Viel besser steht es natürlich um die Hauptfiguren, die
im Großen und Ganzen erfreulich gut ausgearbeitet sind. Aidan Turner gelingt es
ausgezeichnet, Ross als einen Wandler zwischen den Welten darzustellen, der
zwar zur Oberschicht zählt und sich durchaus in der gehobenen Gesellschaft zu
bewegen weiß, sich in Wirklichkeit allerdings der Arbeiterschicht viel stärker
verbunden fühlt. Als Erbe seines verstorbenen Vaters ist es nun seine Pflicht,
sich um seine Untergebenen zu kümmern – eine Aufgabe, die er anders als viele seiner Standesgenossen mit großem Engagement angeht, indem er
gleich mal die geschlossene Mine wiedereröffnet, in der man Kupfer zu finden
hofft. Dafür muß er jedoch erst Investorengelder einsammeln, weshalb er
sich wie ein "Gentleman" verhalten und Kostümbälle besuchen muß und
ähnliche Sachen, bei denen er sich ausgesprochen unwohl fühlt. Daß Ross bei
seinem Tanz zwischen den Welten keineswegs fehlerfrei vorgeht, macht ihn nur
glaubwürdiger und sympathischer. Als aufgeklärter Zuschauer aus dem 21.
Jahrhundert will man ihn gar regelrecht anfeuern, wenn er sich gegen
Böswilligkeit, Gleichgültigkeit, Rückwärtsgewandtheit oder schlicht Dummheit erschreckend vieler seiner Standesgenossen auflehnt, die Ross schon mal (sinngemäß)
raten, wenn er sich weniger mit dem Pöbel – den manche gar als eigene,
minderwertige Rasse ansehen! – abgäbe, müsse er sich auch nicht mit deren
unbedeutenden Nöten beschäftigen … Wie erwähnt, allzu subtil ist
"Poldarks" Kritik an der Obrigkeit nicht dargeboten, aber die zwar
plakativen, jedoch mitunter sehr pointierten Dialoge erfüllen allemal ihren Zweck, indem
sie Ross' Kampf gegen die gesellschaftlichen Windmühlen nur umso nachvollziehbarer
und bewundernswerter machen. Gleichzeitig schadet Ross aber mit seinem Stolz
und dem seinem Gerechtigkeitsempfinden entspringenden Jähzorn immer wieder
seiner Sache und denen, die von ihm abhängig sind.

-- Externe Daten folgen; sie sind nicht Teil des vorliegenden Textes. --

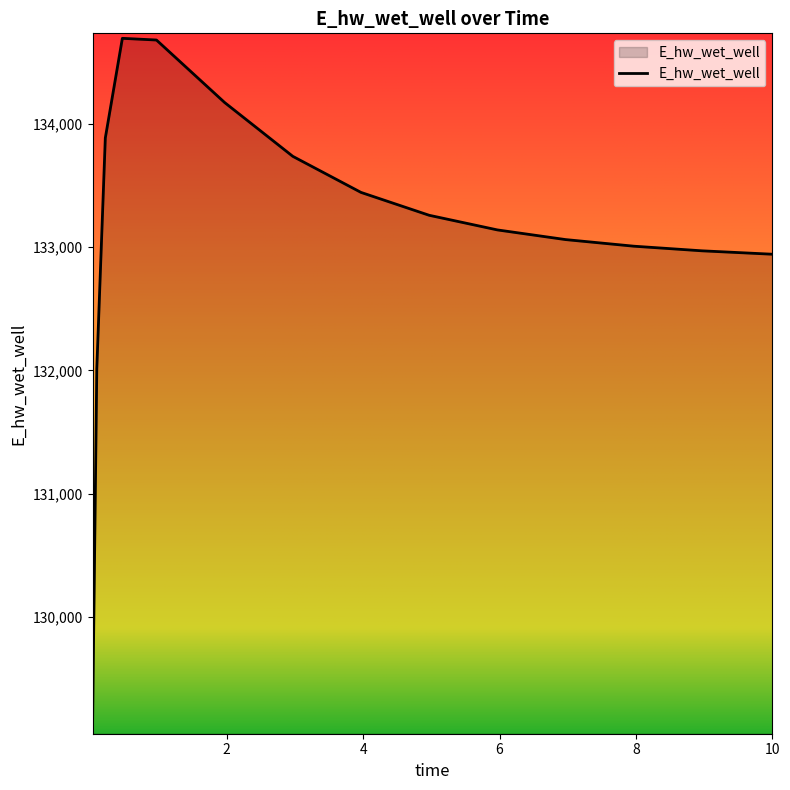

What is the sum of all values?

1997015.6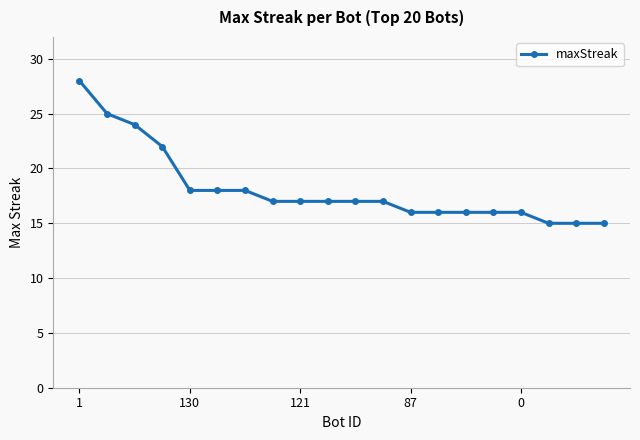

What is the smallest value displayed?

15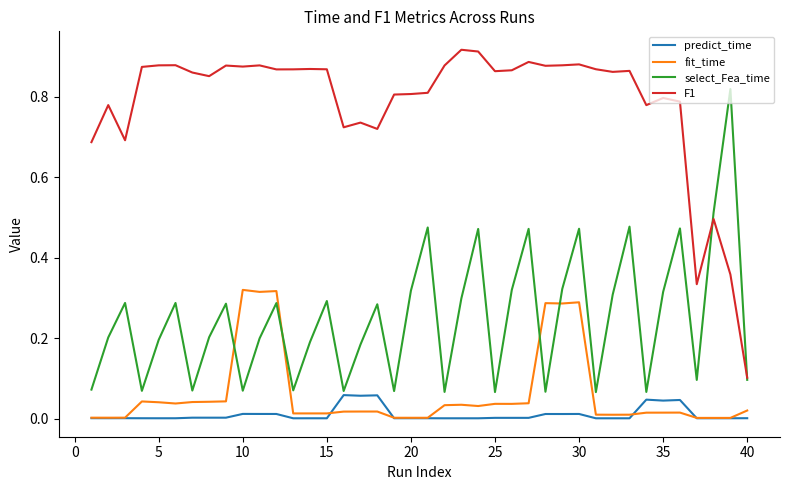

Which series has the widest spread of values?

F1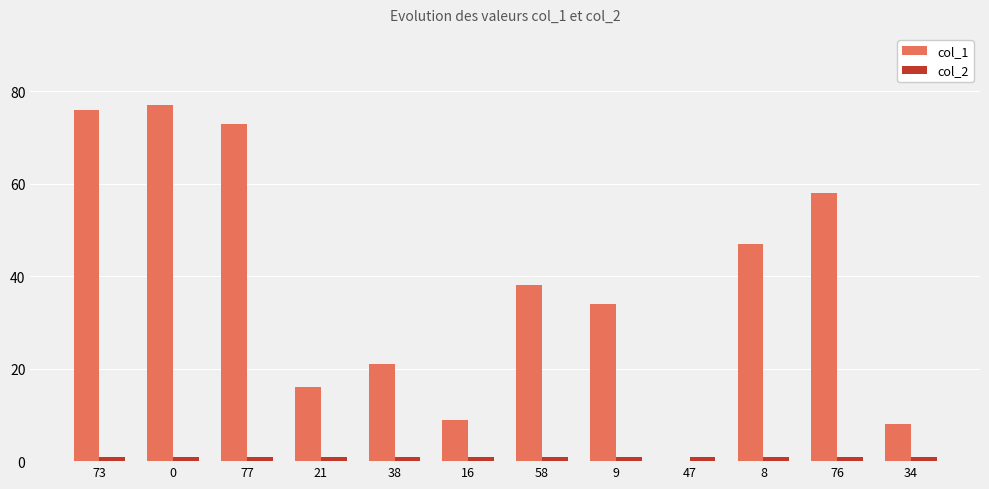

Are the bars grouped side by side (vs. stacked)?

Yes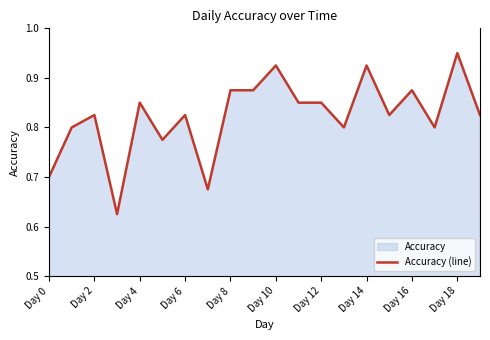

True or false: the data shows 0.4 at Day 6.

False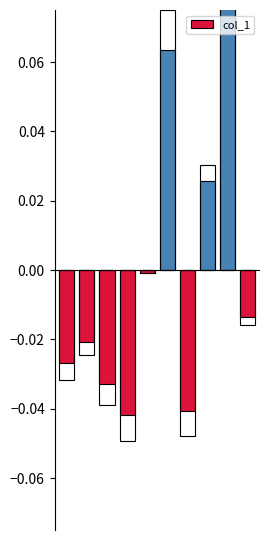

Is it true that the value at 5 is 0.1?

True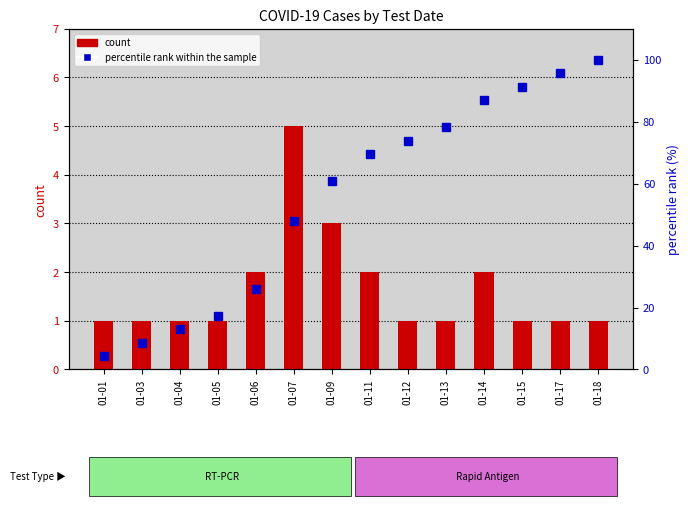

What is the difference between the percentile rank within the sample values at 01-07 and 01-11?

21.7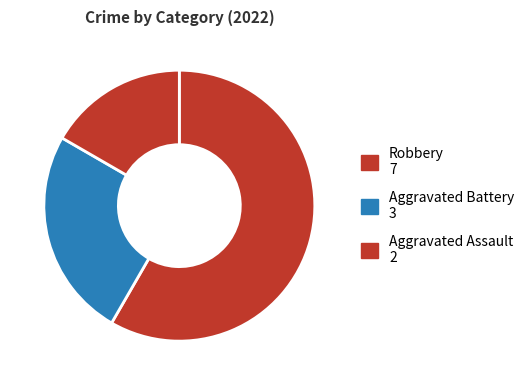

How many segments does this pie chart have?

3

Selbstverständlich ist Ross Poldark aber nicht nur ein
unermüdlicher Kämpfer für Gerechtigkeit, sondern auch ein Liebender, der
zwischen zwei sehr unterschiedlichen Frauen steht. Das ist zum Glück weniger kitschig umgesetzt als es
klingen mag, wenngleich die Serie nicht ganz auf seifenopernartige Elemente und ein paar klischeehaft übertriebene
Momente verzichten mag, wenn etwa Demelza erstmals in edler Gewandung auf einem
Ball erscheint und in Zeitlupe die Treppe herabschreitet,
während sich alle Augen bewundernd (oder eifersüchtig) auf sie richten. Aber
hey, "Poldark" ist nunmal auch ein romantisches Epos, da darf man derartige Stilmittel ruhig einsetzen, sofern sie nicht überdosiert werden (was hier
nicht der Fall ist). Und irgendwie gelingt es Autorin Horsfield und den beiden
Regisseuren, trotz der relativ großen Zeitspanne, die in dieser Staffel
abgedeckt wird, speziell die aufkeimende Beziehung zwischen Ross und Demelza
zum Seufzen schön voranzutreiben. Natürlich ist dem Publikum viel früher bewußt,
daß die beiden füreinander bestimmt sind als ihnen selbst, vor allem der noch
immer beleidigt Elizabeth hinterherschmachtende Ross braucht eine Weile,
bis er kapiert, was er für Demelza empfindet – typisch Mann halt. Aber das
ändert nichts daran, daß man sehr gern ihrer leicht holprigen Annäherung folgt
und sich auch dank eines angenehm unaufgeregt eingeflochtenen Humors ausgezeichnet
unterhalten fühlt, zumal Aidan Turner und Eleanor Tomlinson wunderbar
miteinander harmonieren. Die klangvolle und ausdrucksstarke, von Streichern
dominierte Musik von Anne Dudley ("Tristan & Isolde") trägt dazu ebenso bei wie die
eindrucksvollen Aufnahmen der wilden Küstenlandschaft von Cornwall, die mehr
als einmal die Stimmung der Protagonisten zu spiegeln scheint.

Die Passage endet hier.